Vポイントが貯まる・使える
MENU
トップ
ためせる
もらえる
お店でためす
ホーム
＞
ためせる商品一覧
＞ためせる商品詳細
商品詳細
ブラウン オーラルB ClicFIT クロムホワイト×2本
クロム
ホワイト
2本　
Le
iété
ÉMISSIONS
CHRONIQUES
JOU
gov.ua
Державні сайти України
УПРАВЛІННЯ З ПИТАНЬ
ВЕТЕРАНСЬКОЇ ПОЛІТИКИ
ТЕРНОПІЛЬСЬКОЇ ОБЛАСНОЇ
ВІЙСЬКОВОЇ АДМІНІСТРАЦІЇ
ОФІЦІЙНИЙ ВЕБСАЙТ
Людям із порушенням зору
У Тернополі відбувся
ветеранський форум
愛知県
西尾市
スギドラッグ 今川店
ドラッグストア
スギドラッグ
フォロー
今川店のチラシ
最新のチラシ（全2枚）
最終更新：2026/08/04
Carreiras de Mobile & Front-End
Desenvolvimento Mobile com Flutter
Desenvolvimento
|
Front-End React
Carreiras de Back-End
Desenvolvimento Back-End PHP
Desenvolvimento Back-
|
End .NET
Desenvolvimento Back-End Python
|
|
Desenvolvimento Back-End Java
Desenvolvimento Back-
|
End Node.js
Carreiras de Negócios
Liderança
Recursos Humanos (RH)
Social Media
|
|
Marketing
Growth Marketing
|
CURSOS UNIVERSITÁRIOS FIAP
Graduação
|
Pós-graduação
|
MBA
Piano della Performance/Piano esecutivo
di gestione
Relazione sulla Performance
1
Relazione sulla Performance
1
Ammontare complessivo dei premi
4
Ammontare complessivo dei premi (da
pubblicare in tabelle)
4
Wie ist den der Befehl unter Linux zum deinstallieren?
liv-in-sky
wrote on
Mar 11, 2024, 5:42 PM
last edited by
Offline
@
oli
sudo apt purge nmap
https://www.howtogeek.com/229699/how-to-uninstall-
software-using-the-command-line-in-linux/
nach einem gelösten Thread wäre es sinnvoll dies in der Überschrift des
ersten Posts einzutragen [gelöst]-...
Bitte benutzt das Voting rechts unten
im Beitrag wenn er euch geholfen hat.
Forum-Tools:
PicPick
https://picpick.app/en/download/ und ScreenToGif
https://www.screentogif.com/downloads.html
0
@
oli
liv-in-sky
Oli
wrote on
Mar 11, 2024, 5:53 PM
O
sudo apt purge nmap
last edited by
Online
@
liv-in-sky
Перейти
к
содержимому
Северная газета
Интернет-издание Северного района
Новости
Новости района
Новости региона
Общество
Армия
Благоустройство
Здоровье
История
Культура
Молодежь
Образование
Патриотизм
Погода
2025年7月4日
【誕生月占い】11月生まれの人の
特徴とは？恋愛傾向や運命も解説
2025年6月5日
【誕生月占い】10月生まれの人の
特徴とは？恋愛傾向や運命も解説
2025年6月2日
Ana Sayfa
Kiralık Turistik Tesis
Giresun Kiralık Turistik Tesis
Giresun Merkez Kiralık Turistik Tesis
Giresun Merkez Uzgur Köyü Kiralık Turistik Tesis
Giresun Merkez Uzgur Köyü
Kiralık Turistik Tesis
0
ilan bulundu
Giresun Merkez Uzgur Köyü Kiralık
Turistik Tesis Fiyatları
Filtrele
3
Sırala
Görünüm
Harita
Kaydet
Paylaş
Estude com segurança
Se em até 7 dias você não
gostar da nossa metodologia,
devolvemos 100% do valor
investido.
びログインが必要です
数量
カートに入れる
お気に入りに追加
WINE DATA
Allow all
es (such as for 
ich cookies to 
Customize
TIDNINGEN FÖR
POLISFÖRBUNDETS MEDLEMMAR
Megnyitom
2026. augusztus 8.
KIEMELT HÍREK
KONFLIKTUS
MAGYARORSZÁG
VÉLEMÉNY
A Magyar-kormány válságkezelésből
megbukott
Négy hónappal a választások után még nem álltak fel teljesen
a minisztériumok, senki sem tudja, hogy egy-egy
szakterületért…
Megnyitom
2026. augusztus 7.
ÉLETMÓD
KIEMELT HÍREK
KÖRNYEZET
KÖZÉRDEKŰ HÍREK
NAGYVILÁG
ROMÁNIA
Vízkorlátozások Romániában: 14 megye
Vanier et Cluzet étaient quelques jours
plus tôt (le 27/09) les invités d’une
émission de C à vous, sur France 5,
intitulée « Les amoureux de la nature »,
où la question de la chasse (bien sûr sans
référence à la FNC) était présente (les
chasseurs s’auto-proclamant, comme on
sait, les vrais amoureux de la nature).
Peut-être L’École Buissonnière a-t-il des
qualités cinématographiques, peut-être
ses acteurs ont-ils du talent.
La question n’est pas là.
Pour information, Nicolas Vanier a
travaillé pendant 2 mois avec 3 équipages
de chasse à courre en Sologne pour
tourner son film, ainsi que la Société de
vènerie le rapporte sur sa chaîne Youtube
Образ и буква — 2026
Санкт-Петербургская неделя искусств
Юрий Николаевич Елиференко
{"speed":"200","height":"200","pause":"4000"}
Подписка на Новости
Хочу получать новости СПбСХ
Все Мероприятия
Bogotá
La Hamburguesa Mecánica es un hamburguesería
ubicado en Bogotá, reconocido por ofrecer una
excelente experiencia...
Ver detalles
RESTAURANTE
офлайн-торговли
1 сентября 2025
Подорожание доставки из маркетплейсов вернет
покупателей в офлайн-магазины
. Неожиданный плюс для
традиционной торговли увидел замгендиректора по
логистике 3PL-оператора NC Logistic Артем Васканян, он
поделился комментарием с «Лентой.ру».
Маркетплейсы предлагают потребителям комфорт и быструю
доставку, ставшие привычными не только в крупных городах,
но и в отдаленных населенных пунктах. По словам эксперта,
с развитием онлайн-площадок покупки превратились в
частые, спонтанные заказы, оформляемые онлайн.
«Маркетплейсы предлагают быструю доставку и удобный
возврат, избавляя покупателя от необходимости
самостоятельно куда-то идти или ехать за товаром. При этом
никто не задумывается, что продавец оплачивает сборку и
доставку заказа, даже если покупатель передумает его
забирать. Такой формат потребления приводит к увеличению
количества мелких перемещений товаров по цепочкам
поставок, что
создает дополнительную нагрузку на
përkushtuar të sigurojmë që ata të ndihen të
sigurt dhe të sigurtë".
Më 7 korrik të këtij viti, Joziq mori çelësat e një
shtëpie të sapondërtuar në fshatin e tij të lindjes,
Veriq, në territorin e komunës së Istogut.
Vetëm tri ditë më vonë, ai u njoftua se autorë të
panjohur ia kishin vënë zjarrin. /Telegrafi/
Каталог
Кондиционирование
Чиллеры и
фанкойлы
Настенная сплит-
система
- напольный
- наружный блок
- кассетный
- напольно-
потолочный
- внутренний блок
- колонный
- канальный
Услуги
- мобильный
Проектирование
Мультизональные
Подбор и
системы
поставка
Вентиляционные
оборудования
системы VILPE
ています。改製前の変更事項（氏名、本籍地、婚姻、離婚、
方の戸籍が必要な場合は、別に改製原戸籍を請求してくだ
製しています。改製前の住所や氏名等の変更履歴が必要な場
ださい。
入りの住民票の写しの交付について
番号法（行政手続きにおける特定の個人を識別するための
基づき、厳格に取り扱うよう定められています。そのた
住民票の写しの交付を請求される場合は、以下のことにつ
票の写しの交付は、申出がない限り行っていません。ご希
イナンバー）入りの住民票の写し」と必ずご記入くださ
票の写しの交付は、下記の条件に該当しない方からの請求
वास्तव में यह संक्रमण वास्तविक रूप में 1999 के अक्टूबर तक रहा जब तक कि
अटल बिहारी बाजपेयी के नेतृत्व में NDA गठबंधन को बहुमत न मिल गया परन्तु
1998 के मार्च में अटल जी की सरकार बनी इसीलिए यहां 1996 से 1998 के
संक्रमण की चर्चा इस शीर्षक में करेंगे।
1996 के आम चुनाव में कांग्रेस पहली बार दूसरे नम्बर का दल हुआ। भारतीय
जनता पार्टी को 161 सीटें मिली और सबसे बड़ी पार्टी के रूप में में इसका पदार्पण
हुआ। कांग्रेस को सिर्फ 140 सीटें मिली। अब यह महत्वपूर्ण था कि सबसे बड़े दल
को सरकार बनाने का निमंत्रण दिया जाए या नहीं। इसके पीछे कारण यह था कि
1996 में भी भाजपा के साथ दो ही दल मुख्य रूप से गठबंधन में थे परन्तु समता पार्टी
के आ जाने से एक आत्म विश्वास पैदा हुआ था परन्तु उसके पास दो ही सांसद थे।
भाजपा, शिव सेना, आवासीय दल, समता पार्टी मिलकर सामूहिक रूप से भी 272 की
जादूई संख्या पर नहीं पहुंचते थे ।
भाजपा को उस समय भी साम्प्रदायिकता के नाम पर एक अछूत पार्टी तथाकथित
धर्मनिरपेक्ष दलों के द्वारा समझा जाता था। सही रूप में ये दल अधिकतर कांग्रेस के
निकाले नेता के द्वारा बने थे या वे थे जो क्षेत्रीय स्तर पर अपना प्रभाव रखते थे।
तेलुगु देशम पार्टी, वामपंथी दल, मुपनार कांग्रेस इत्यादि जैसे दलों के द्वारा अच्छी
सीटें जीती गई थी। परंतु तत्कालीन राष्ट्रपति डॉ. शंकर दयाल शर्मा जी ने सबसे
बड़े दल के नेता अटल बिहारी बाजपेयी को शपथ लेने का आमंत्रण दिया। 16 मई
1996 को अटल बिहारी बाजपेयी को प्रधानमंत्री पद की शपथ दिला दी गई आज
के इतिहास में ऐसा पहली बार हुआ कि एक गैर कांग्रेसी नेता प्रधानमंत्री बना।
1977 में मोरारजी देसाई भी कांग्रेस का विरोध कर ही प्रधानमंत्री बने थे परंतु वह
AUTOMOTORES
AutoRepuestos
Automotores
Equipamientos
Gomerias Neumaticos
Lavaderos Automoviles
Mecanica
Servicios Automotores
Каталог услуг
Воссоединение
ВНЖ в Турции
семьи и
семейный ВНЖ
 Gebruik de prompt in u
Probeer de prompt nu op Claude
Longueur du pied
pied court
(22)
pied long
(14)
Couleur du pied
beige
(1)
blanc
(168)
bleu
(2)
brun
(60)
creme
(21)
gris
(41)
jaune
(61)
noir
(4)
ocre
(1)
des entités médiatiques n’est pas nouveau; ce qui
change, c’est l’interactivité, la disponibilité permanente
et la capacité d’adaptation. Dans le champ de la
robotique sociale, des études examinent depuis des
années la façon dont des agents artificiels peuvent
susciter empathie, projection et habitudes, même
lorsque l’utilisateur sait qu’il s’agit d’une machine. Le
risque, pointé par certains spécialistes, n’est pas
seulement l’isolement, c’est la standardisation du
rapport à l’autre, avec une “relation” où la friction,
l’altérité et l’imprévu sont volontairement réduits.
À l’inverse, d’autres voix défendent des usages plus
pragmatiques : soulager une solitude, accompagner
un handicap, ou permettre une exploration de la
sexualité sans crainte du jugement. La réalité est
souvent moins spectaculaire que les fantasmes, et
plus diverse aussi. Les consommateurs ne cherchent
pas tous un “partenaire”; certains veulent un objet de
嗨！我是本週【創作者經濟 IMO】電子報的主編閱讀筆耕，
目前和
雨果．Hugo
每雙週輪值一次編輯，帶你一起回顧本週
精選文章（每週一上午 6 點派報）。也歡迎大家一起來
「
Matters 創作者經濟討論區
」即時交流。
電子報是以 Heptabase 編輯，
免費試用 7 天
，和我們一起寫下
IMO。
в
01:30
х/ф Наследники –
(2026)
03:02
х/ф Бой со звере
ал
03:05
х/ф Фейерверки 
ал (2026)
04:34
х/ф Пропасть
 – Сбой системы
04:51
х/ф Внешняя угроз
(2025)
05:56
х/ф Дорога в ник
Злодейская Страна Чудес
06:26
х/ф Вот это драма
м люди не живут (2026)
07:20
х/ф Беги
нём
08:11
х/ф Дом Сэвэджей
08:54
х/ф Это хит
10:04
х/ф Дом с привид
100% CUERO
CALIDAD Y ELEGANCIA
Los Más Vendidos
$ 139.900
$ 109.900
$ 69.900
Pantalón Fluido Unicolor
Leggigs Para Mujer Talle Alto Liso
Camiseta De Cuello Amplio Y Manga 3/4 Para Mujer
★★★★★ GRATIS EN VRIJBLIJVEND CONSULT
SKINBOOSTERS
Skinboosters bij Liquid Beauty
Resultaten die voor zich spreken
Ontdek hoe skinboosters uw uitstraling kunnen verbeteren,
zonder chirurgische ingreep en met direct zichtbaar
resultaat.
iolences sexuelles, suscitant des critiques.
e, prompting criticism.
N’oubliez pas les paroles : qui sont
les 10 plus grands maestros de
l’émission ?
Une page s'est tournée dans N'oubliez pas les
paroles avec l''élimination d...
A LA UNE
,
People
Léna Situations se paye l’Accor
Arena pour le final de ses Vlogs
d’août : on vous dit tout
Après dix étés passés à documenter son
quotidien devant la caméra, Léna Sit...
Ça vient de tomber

▶ **THE TASK**: Within the material above, show every line that includes "paroles".

▶ **WRITTEN ANSWER**:
N’oubliez pas les paroles : qui sont
paroles avec l''élimination d...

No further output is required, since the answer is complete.